26.04.2012, 14:52 Uhr

Durchsagen an der Grundschule dienen der Vorbeugung Entwarnung für Gendorf: Kein Kinderfänger unterwegs!

Eltern können aufatmen: Es gab keinen Entführungsversuch an der Grundschule Gendorf

GENDORF Besorgte Eltern haben sich bei uns in der Wochenblatt-Redaktion gemeldet: Am Mittwoch, 25., und Donnerstag, 26. April gab es an der Grundschule in Gendorf die Durchsage, dass versucht worden sei, ein Kind vor der Grundschule in einen Wagen zu ziehen und zu entführen! Die Kinder wurden aufgefordert verstärkt aufzupassen.

Nach Informationen des Wochenblatts soll ein Junge in der Schule erzählt haben, ein Auto mit mehreren Männern drin habe neben ihm angehalten und er sei aufgefordert worden einzusteigen. Dieser Sachverhalt wurde in der Schule schnell zumThema Nummer 1.

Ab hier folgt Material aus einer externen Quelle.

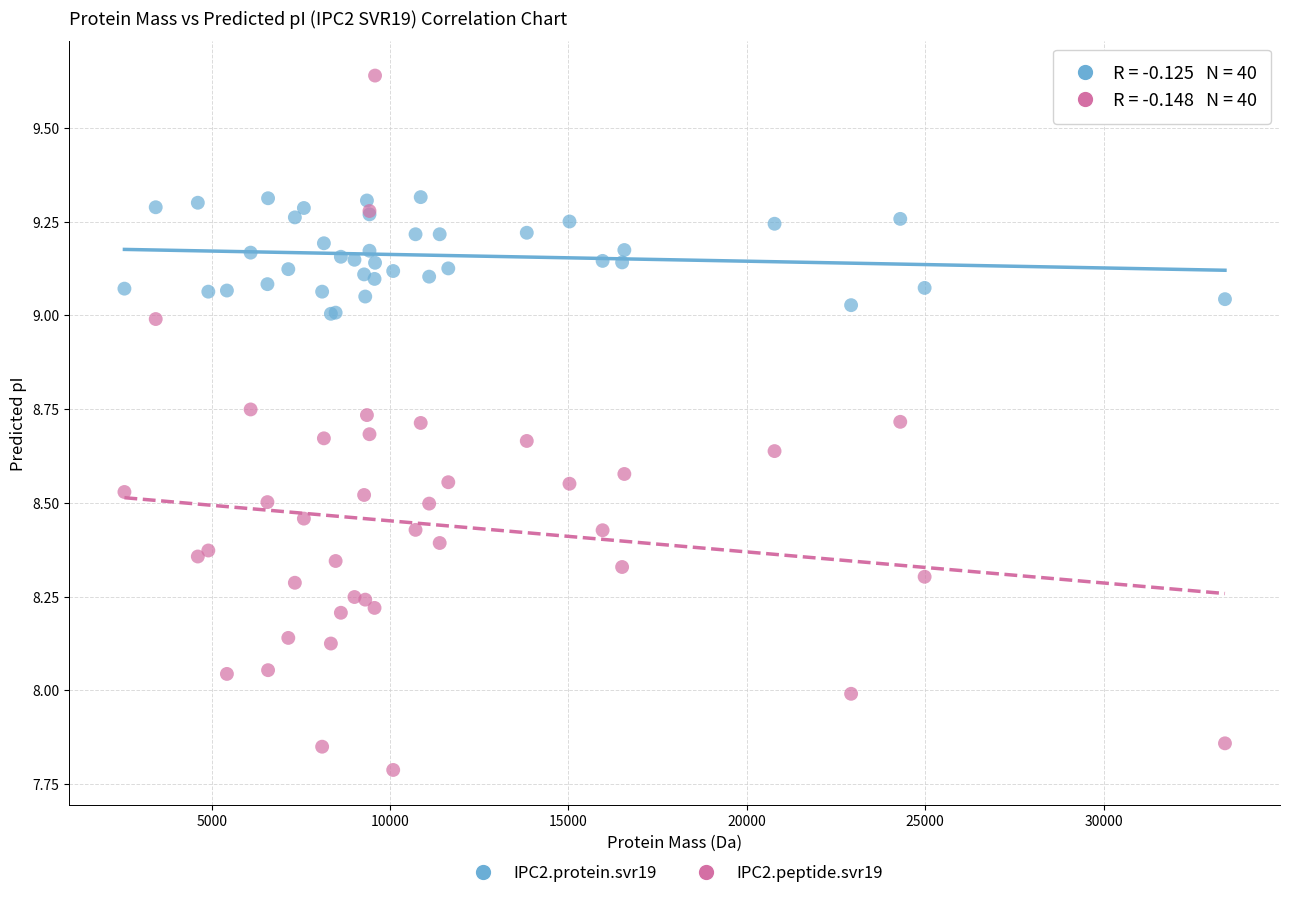

Which series has the largest Y range (max minus min)?

IPC2.peptide.svr19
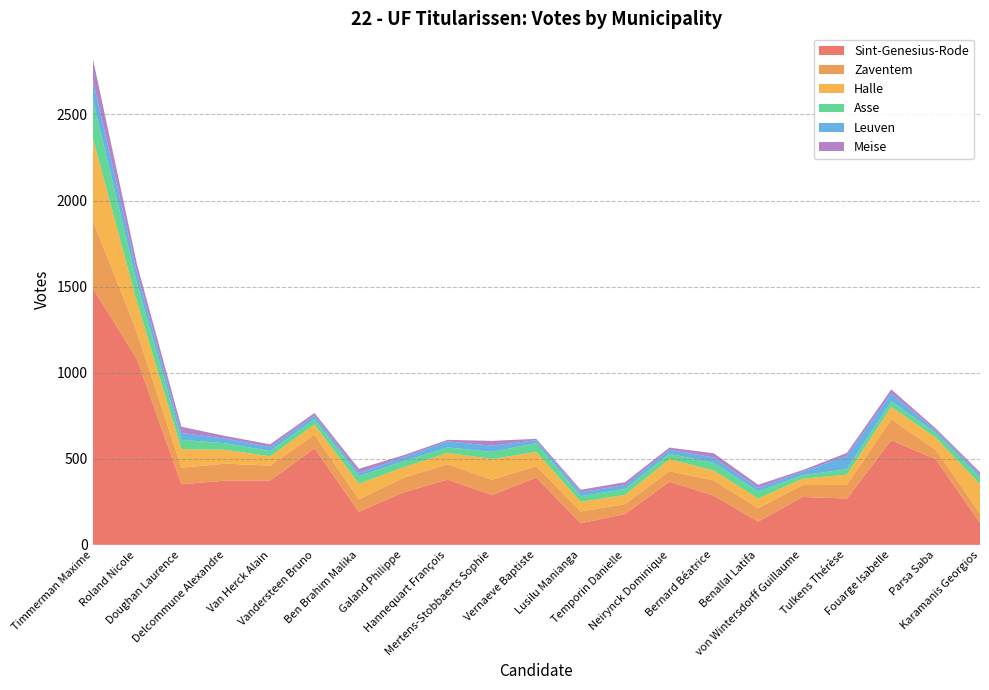

Reading left to right, list all the values displayed in this chart.

Sint-Genesius-Rode: 1493	1078	352	373	373	561	192	304	379	290	391	125	179	367	286	135	278	269	607	498	128
Zaventem: 395	157	96	99	87	79	72	85	90	88	66	69	58	61	88	78	69	80	122	55	54
Halle: 479	174	108	80	54	59	91	61	65	121	82	56	53	69	58	56	37	59	73	70	171
Asse: 224	111	54	38	31	30	44	34	32	41	52	33	34	32	44	41	20	32	32	28	39
Leuven: 117	62	40	27	23	23	19	24	35	36	17	23	23	23	32	21	21	77	46	15	16
Meise: 122	48	36	15	16	14	24	12	9	28	8	14	17	13	24	18	9	17	23	11	14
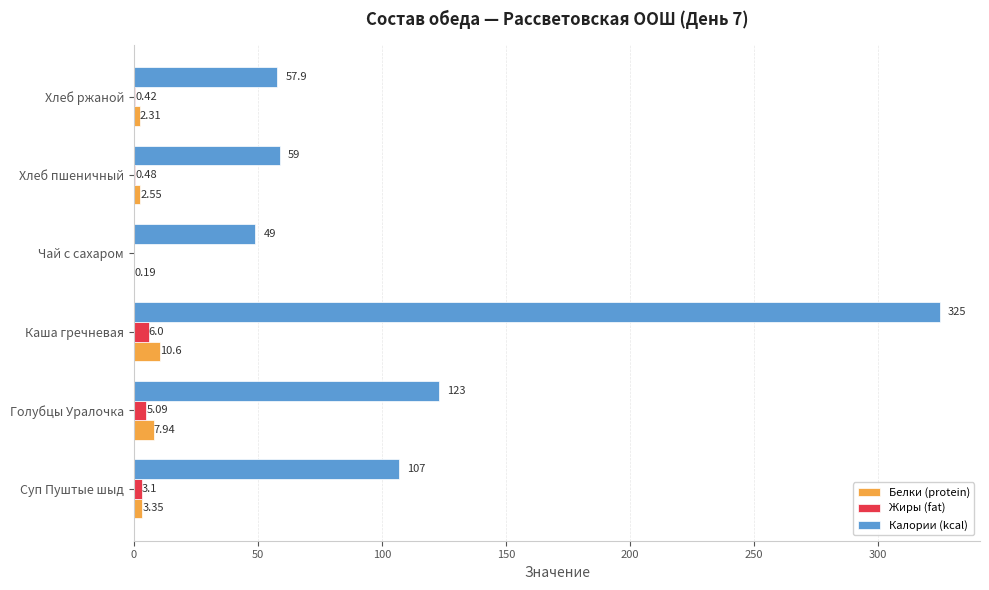

What is the sum of the Белки (protein) values at Каша гречневая and Хлеб ржаной?

12.9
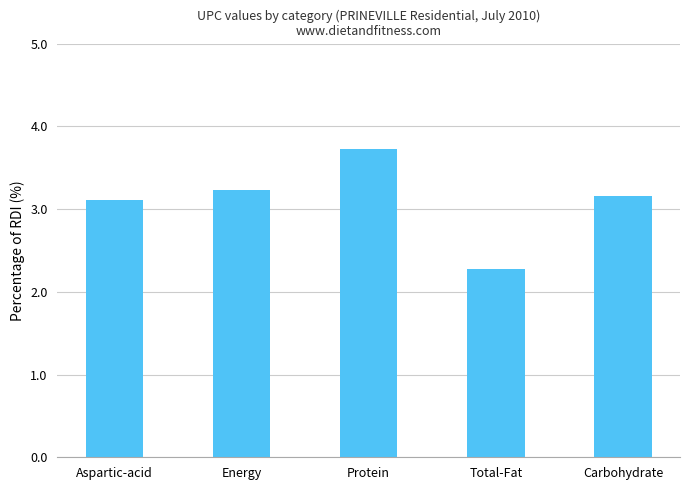

Which label corresponds to the largest value in the chart?

Protein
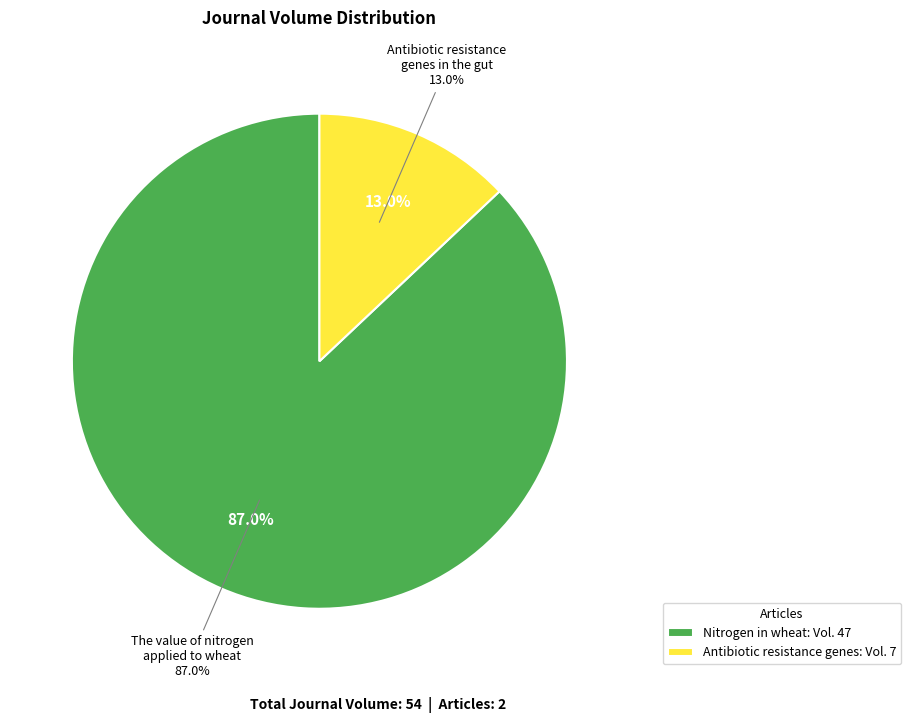

Rank the categories by value from highest to lowest.

The value of nitrogen applied to wheat, Antibiotic resistance genes in the gut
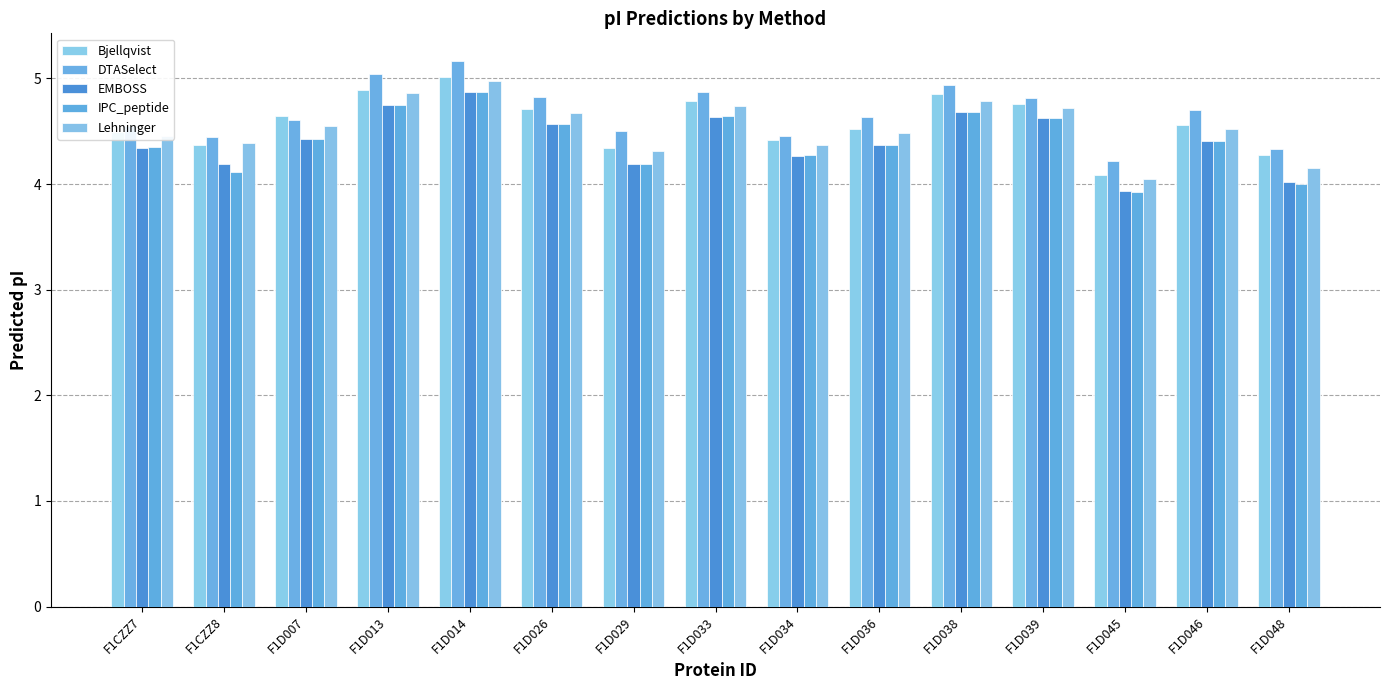

Reading left to right, what are all the values shown in this chart?

Bjellqvist: 4.5	4.4	4.6	4.9	5.0	4.7	4.3	4.8	4.4	4.5	4.9	4.8	4.1	4.6	4.3
DTASelect: 4.5	4.4	4.6	5.0	5.2	4.8	4.5	4.9	4.5	4.6	4.9	4.8	4.2	4.7	4.3
EMBOSS: 4.3	4.2	4.4	4.7	4.9	4.6	4.2	4.6	4.3	4.4	4.7	4.6	3.9	4.4	4.0
IPC_peptide: 4.4	4.1	4.4	4.7	4.9	4.6	4.2	4.6	4.3	4.4	4.7	4.6	3.9	4.4	4.0
Lehninger: 4.5	4.4	4.5	4.9	5.0	4.7	4.3	4.7	4.4	4.5	4.8	4.7	4.0	4.5	4.2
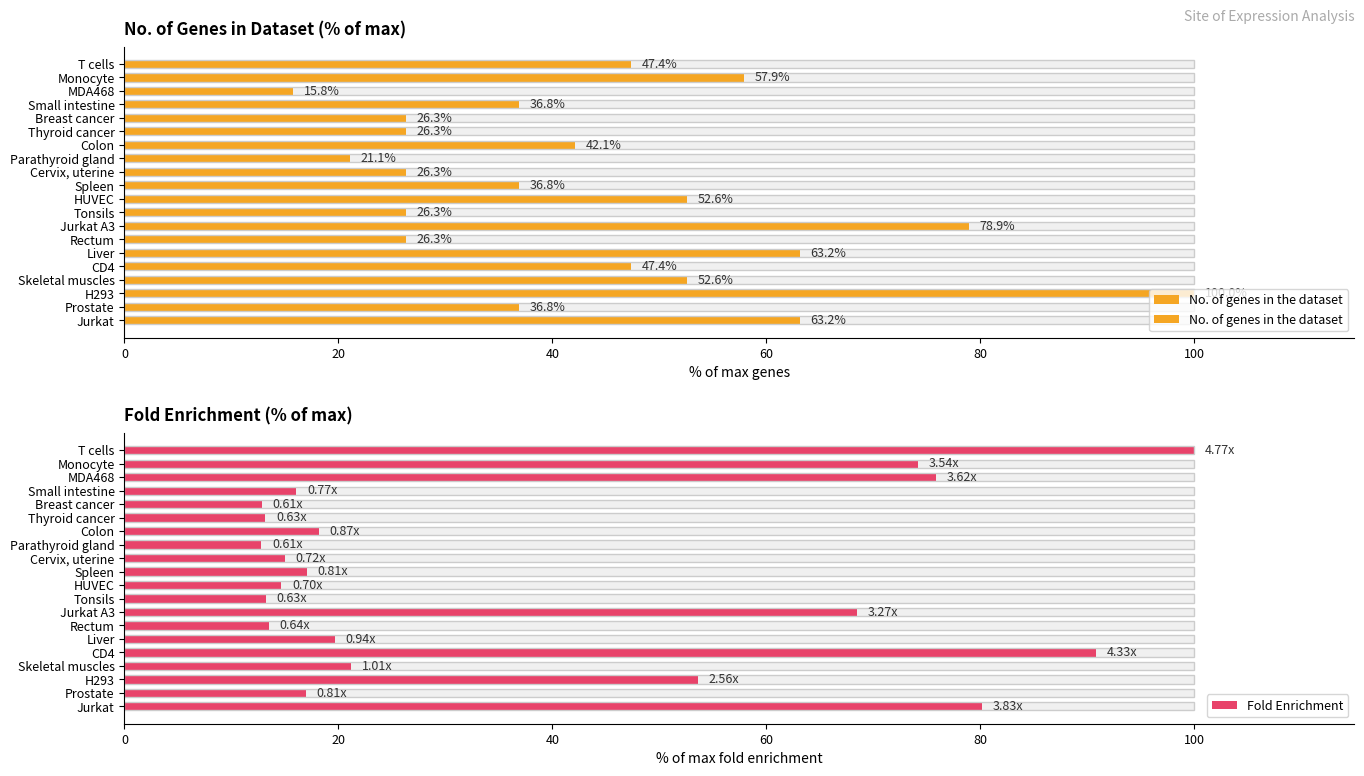

What is the lowest value of the No. of genes in the dataset series?

15.8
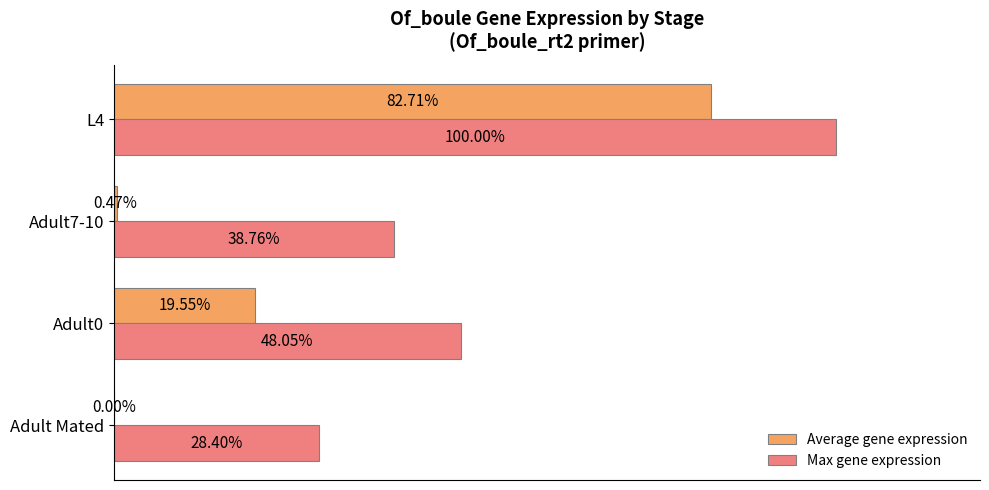

Which series has the largest range (max minus min)?

Average gene expression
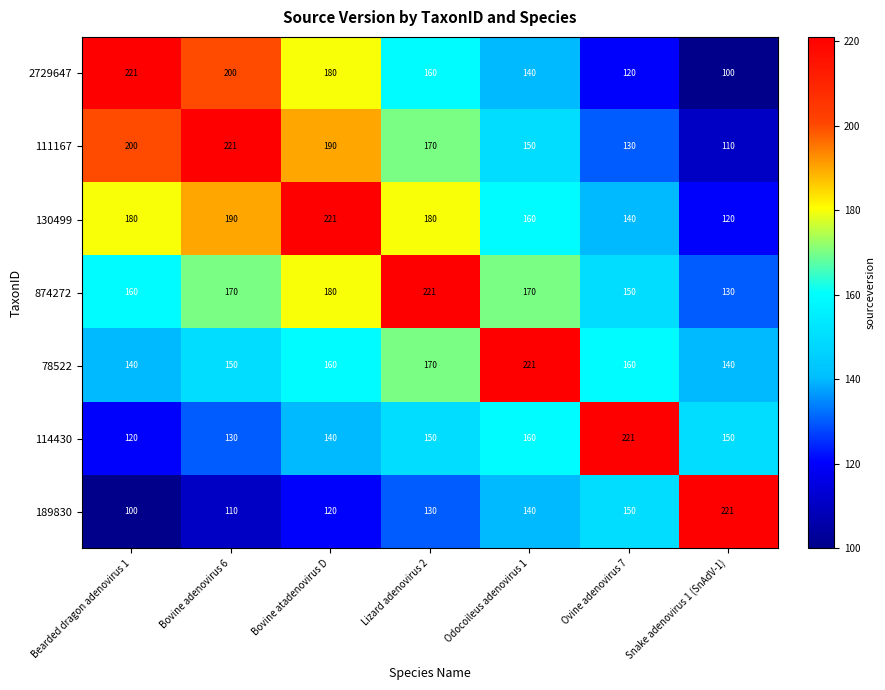

At Snake adenovirus 1 (SnAdV-1), list the series in order from largest to smallest.

189830, 114430, 78522, 874272, 130499, 111167, 2729647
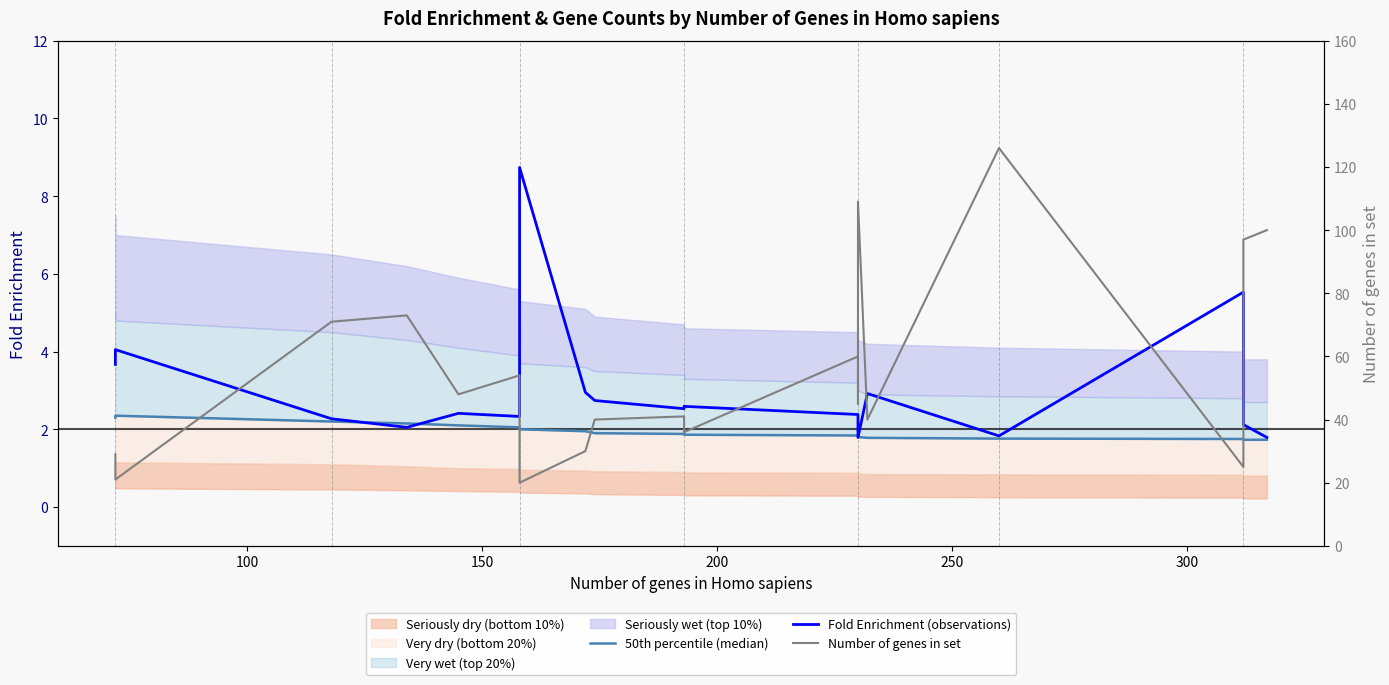

List the series in order of their peak value, lowest first.

50th percentile (median), Fold Enrichment (observations), Number of genes in set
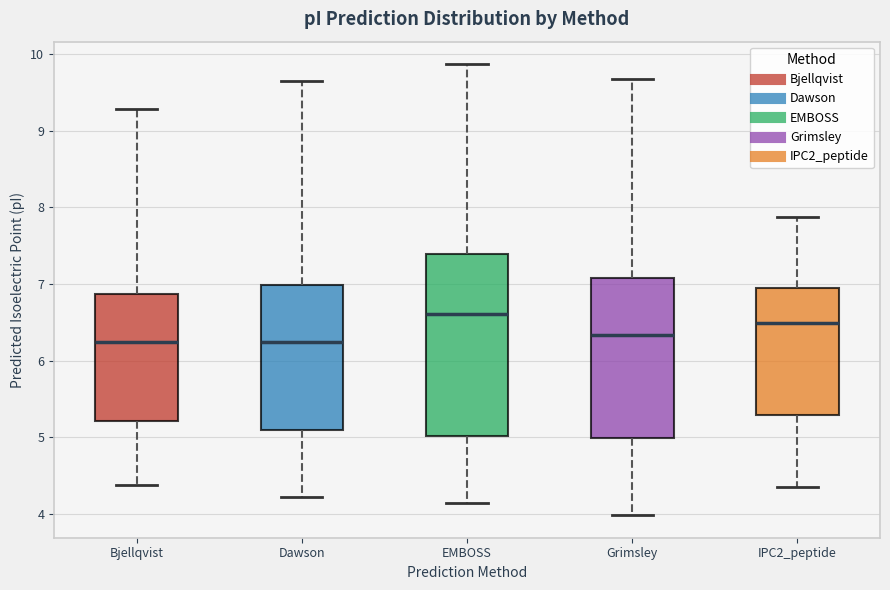

Reading left to right, transcribe this box plot: for each box, give where its median line is, the range the box spans, and where its two whiskers end, as read against the y-axis. The values are not printed on the chart, so give them approximately, as read against the axis.

Bjellqvist: median 6.2, box 5.2 to 6.9, whiskers 4.4 to 9.3
Dawson: median 6.2, box 5.1 to 7.0, whiskers 4.2 to 9.6
EMBOSS: median 6.6, box 5.0 to 7.4, whiskers 4.1 to 9.9
Grimsley: median 6.3, box 5.0 to 7.1, whiskers 4.0 to 9.7
IPC2_peptide: median 6.5, box 5.3 to 6.9, whiskers 4.4 to 7.9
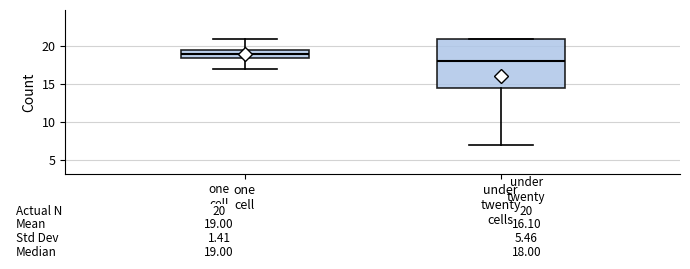

Which box's median line is the lowest?

under twenty cells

Per Durchsage wurden die Kinder gebeten, ähnliche Vorfälle zu melden, falls es denn welche gegeben habe. Keine Reaktion. Die Lehrer wurden aufgefordert, die Kinder auf das richtige Verhalten in einem solchen Fall aufmerksam zu machen. Die Kinder haben die Sache den Eltern erzählt, die sich jetzt natürlich Sorgen machen.

Das es sich wohl um einen Fall kindlicher Phantasie gehandelt hat und nichts an der Sache dran ist, zeigt die Tatsache, dass der zuständigen Polizeiinspektion Altötting der vermeintliche Entführungsfall gar nicht gemeldet wurde. PHK Johann Schneider gibt Entwarnung: „Uns liegt nichts vor. Die Schule hat wohl im Rahmen der Generalprävention die Durchsagen gemacht. Was ja in Ordnung ist.”